Position-time data from the Optotrak 3D motion capture system was exported to the Visual3D (C-motion, Canada) analysis software and the raw data were first interpolated to compensate any occluded signals using a window of up to 10 frames (0.1 s). A 4th order zero-lag Butterworth Filter with a cut-off frequency of 12 Hz was then applied to toe displacement data. Conditioned data were saved as text files for further processed using in-house developed MATLAB v7.2 scripts (The Mathworks, Natick, MA, USA).

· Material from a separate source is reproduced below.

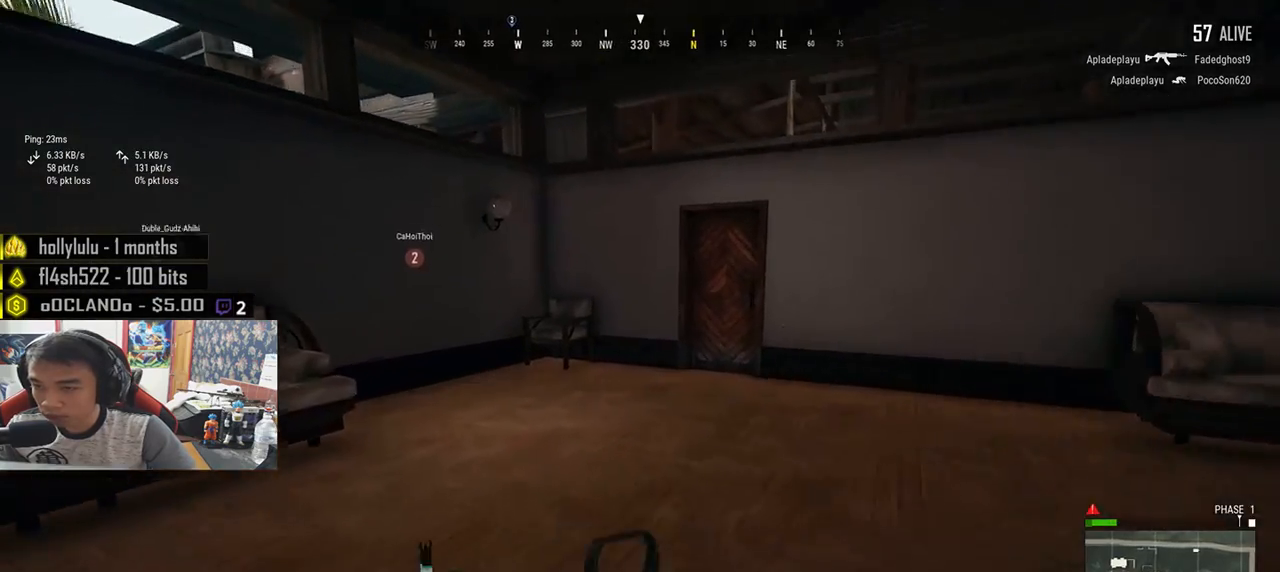
{"keys": ["shift", "w"], "mouse": [], "events": []}
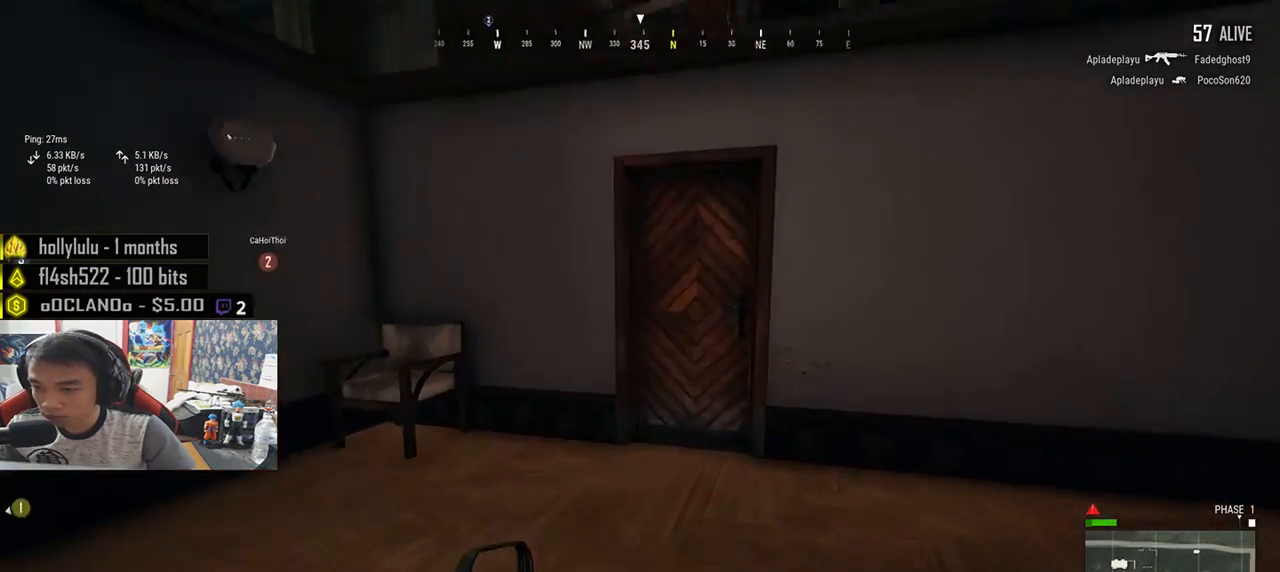
{"keys": ["f"], "mouse": [], "events": [[316, "shift", "up"], [433, "f", "down"], [500, "w", "up"]]}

MTC is found in the characteristic vertical displacement “trough” between toe-off and mx2 (Fig. 1b). To approximate toe-off, the sample frame was initially detected at which anterior-posterior toe-displacement was minimum and an 11 sample window (5 frames pre and 5 post) around this frame was established. Toe-off was then defined as the minimum vertical toe-displacement within this window. The maximum vertical displacement between successive toe-off events was then used to detect mx2. A further algorithm was devised to identify the “MTC trough” by detecting changes in the signs of the tangents of a 5-point data series comprising vertical displacement values at samples n-2, n-1, n, n + 1 and n + 2. Non-MTC gait cycles were defined as those in which a trough was not detected using the 5-point data series method (Fig. 1c). Raw position-time signals (not interpolated and not filtered) of such non-MTC gait cycles were randomly re-examined visually to ensure that non-MTC phenomenon was present in the original signal and not resulted because of any processing techniques.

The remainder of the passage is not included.